The ever-increasing amount of geocoded images at varying scale, viewpoint, and temporal resolution provides a treasure trove of information for better understanding our environment, to help making better decisions, managing resources, and improve quality of life, particularly in big cities. Geospatial computer vision combines vision and machine learning techniques that scale, to solve real-world problems. In this talk I will present three ongoing projects:
(a) 3D city models: Large-scale semantic 3D reconstruction casts 3D modeling and semantic labeling as a joint problem, where semantic image segmentation enforces class-dependent, geometric priors for reconstruction, while 3D benefits semantic labelling via one joint, convex energy formulation. This leads to more accurate 3D city models that come with category labels directly.
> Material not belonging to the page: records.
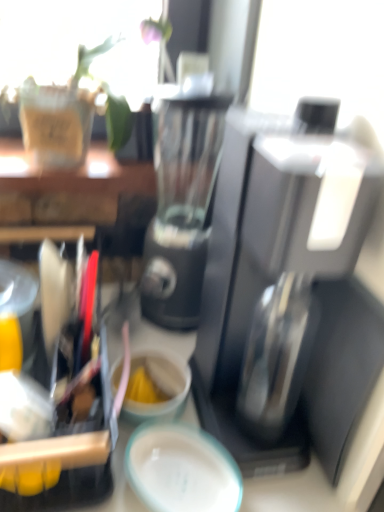
Question: Is matte ceramic coffee cup at center inside the boundaries of sleek black coffee maker at center, or outside?

Choices:
 (A) outside
 (B) inside

Answer: (A)

Question: From a real-world perspective, is matte ceramic coffee cup at center physically located above or below sleek black coffee maker at center?

Choices:
 (A) above
 (B) below

Answer: (B)

Question: Considering the real-world distances, which object is closest to the teal glossy plate at center?

Choices:
 (A) sleek black coffee maker at center
 (B) matte ceramic coffee cup at center

Answer: (B)

Question: Which object is the closest to the matte ceramic coffee cup at center?

Choices:
 (A) teal glossy plate at center
 (B) sleek black coffee maker at center

Answer: (A)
(b) Maps: Semantic segmentation is a fundamental remote sensing task, and most state-of-the-art methods rely on CNNs as their workhorse. A major reason for their success is that deep networks learn to accumulate contextual information over very large windows (receptive fields). However, this success comes at a cost, since the associated loss of effective spa-
tial resolution washes out high-frequency details and leads to blurry object boundaries. We propose to counter this effect by combining semantic segmentation with semantically informed edge detection, thus making class boundaries explicit in the model. We present an end-to-end trainable CNN for semantic segmentation with built-in awareness of semantically meaningful boundaries.
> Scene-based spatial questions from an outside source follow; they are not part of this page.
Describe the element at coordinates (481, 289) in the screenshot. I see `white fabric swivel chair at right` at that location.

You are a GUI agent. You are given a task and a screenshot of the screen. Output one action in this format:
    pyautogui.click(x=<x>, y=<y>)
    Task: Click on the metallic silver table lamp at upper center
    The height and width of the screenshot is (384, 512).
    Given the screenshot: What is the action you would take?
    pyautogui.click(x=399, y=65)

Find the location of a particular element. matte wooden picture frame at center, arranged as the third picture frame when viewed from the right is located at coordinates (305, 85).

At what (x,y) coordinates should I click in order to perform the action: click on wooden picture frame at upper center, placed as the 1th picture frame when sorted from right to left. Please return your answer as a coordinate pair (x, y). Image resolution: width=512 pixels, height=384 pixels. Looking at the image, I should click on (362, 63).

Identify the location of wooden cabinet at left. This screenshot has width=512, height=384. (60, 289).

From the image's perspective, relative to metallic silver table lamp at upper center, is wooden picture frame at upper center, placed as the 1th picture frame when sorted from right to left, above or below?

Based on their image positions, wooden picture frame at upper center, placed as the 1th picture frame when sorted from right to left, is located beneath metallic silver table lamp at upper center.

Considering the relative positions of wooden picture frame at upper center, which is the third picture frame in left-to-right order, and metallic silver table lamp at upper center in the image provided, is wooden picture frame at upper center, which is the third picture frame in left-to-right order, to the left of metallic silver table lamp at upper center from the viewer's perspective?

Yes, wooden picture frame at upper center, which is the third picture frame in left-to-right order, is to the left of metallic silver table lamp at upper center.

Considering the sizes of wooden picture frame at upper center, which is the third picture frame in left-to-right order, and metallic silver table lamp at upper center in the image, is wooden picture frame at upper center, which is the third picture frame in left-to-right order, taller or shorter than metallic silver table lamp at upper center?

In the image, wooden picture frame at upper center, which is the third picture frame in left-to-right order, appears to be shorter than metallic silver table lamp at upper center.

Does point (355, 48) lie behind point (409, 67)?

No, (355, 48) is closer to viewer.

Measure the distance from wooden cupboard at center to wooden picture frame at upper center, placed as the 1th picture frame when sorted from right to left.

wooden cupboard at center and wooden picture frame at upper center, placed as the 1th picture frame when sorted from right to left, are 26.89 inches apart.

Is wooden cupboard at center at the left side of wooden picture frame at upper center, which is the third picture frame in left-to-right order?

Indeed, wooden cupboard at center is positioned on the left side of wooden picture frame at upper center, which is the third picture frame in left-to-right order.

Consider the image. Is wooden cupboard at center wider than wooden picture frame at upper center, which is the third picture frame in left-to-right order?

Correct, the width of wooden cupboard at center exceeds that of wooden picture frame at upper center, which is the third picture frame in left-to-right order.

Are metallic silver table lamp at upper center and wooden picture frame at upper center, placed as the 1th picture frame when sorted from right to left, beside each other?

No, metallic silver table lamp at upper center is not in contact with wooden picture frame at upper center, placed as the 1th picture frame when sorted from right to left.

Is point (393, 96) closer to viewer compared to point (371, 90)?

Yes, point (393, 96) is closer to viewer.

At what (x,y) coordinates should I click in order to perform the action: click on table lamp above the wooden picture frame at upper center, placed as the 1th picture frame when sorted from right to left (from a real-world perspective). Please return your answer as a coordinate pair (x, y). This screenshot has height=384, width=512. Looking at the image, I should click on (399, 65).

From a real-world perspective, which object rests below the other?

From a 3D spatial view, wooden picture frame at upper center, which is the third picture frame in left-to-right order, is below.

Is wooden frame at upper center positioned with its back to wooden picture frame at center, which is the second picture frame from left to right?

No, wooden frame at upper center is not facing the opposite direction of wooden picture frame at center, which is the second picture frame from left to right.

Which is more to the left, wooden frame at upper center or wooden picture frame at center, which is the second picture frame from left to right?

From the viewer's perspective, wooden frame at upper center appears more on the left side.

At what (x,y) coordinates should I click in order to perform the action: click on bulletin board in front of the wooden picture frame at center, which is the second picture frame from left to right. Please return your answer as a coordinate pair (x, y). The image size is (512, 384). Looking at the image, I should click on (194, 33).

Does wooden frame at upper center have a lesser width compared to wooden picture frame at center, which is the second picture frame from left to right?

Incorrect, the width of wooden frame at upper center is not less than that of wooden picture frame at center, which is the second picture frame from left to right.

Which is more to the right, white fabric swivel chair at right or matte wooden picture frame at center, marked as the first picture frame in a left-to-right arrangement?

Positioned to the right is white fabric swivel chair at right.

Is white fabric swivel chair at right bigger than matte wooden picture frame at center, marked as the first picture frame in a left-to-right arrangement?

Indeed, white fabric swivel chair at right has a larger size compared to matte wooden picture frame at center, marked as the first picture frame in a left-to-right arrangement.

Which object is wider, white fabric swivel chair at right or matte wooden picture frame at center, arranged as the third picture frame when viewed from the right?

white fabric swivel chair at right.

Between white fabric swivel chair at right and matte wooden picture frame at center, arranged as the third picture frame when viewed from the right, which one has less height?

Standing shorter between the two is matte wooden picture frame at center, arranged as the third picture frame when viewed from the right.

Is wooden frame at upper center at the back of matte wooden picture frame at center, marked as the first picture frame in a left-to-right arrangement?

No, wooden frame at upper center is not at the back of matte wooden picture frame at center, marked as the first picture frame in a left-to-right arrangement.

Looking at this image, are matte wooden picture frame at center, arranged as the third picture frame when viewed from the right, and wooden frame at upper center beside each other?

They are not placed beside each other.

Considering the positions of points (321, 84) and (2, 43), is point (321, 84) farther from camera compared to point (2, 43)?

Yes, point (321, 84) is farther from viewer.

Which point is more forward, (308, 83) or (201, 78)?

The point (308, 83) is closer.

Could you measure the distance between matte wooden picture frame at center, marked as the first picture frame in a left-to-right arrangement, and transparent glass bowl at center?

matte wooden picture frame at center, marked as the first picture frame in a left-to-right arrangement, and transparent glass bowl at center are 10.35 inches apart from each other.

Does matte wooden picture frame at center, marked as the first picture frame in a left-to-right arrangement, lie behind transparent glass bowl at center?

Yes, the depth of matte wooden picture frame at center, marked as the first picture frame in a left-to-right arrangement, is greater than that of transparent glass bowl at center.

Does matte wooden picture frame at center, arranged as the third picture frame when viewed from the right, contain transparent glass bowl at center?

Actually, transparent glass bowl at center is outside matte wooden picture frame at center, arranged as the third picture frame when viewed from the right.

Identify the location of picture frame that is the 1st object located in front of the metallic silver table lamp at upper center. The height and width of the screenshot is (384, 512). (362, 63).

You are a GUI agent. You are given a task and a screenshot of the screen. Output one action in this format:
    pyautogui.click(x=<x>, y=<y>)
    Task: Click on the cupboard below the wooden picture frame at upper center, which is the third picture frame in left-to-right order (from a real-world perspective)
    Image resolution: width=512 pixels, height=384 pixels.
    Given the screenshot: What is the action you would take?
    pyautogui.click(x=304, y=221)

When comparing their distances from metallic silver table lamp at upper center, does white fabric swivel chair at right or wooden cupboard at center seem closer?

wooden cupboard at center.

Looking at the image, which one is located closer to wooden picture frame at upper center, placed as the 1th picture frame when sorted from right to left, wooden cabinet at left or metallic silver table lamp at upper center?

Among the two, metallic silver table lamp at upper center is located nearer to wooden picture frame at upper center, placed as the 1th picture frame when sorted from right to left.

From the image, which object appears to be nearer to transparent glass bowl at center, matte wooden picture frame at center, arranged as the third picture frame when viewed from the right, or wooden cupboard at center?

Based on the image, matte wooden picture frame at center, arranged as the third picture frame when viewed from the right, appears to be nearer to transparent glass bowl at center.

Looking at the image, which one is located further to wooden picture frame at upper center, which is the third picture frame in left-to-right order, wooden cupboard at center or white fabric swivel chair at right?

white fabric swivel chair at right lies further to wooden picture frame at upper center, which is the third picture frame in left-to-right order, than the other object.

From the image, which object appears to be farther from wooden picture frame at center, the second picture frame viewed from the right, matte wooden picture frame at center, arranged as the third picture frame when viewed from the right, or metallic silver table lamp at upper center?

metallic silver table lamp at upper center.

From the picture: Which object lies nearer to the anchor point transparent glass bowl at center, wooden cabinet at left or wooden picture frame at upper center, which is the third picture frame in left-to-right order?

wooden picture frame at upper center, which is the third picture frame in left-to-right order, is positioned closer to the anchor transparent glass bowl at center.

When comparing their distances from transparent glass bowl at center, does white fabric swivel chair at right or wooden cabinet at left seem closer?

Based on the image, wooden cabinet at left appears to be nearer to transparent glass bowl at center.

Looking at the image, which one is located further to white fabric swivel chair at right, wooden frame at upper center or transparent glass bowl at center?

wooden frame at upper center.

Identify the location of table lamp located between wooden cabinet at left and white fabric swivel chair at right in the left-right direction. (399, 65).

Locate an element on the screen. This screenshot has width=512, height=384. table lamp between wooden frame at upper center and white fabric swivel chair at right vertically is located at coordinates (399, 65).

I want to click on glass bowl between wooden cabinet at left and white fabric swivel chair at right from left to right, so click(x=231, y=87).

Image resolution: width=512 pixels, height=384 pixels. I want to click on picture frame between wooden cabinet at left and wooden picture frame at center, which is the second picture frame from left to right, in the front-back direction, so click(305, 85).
(c) Trees: This project, in collaboration with the Caltech Computational Vision Lab, MIT and USDA/Forest Service, aims to automatically catalogue trees in public space, classify them at species level, estimate their stress level and measure their trunk diameter, to support urban and ecological planning. We propose an automated, image-based system to build up-to-date tree inventories at large scale using publicly available aerial images, panoramas at street-level, and open GIS data of US cities.